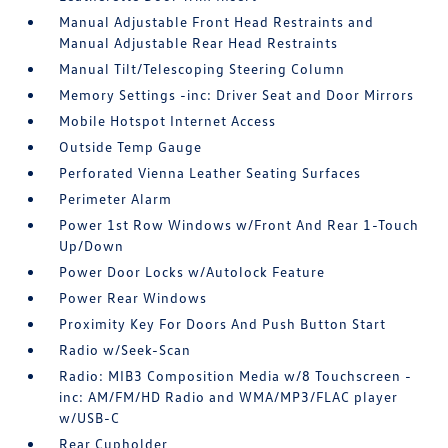
Manual Adjustable Front Head Restraints and
Manual Adjustable Rear Head Restraints
Manual Tilt/Telescoping Steering Column
Memory Settings -inc: Driver Seat and Door Mirrors
Mobile Hotspot Internet Access
Outside Temp Gauge
Perforated Vienna Leather Seating Surfaces
Perimeter Alarm
Power 1st Row Windows w/Front And Rear 1-Touch
Up/Down
Power Door Locks w/Autolock Feature
Power Rear Windows
Proximity Key For Doors And Push Button Start
Radio w/Seek-Scan
Radio: MIB3 Composition Media w/8 Touchscreen -
inc: AM/FM/HD Radio and WMA/MP3/FLAC player
w/USB-C
Rear Cupholder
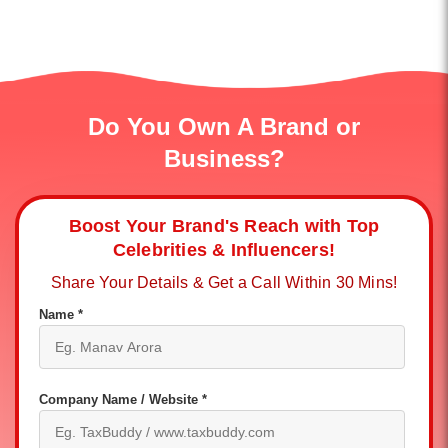
Do You Own A Brand or
Business?
Boost Your Brand's Reach with Top
Celebrities & Influencers!
Share Your Details & Get a Call Within 30 Mins!
Name *
Company Name / Website *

| Task item |
Reproduce every line of text from the entries above word for word, leaving out the pictures.

| Response box |
Manual Adjustable Front Head Restraints and
Manual Adjustable Rear Head Restraints
Manual Tilt/Telescoping Steering Column
Memory Settings -inc: Driver Seat and Door Mirrors
Mobile Hotspot Internet Access
Outside Temp Gauge
Perforated Vienna Leather Seating Surfaces
Perimeter Alarm
Power 1st Row Windows w/Front And Rear 1-Touch
Up/Down
Power Door Locks w/Autolock Feature
Power Rear Windows
Proximity Key For Doors And Push Button Start
Radio w/Seek-Scan
Radio: MIB3 Composition Media w/8 Touchscreen -
inc: AM/FM/HD Radio and WMA/MP3/FLAC player
w/USB-C
Rear Cupholder
Do You Own A Brand or
Business?
Boost Your Brand's Reach with Top
Celebrities & Influencers!
Share Your Details & Get a Call Within 30 Mins!
Name *
Company Name / Website *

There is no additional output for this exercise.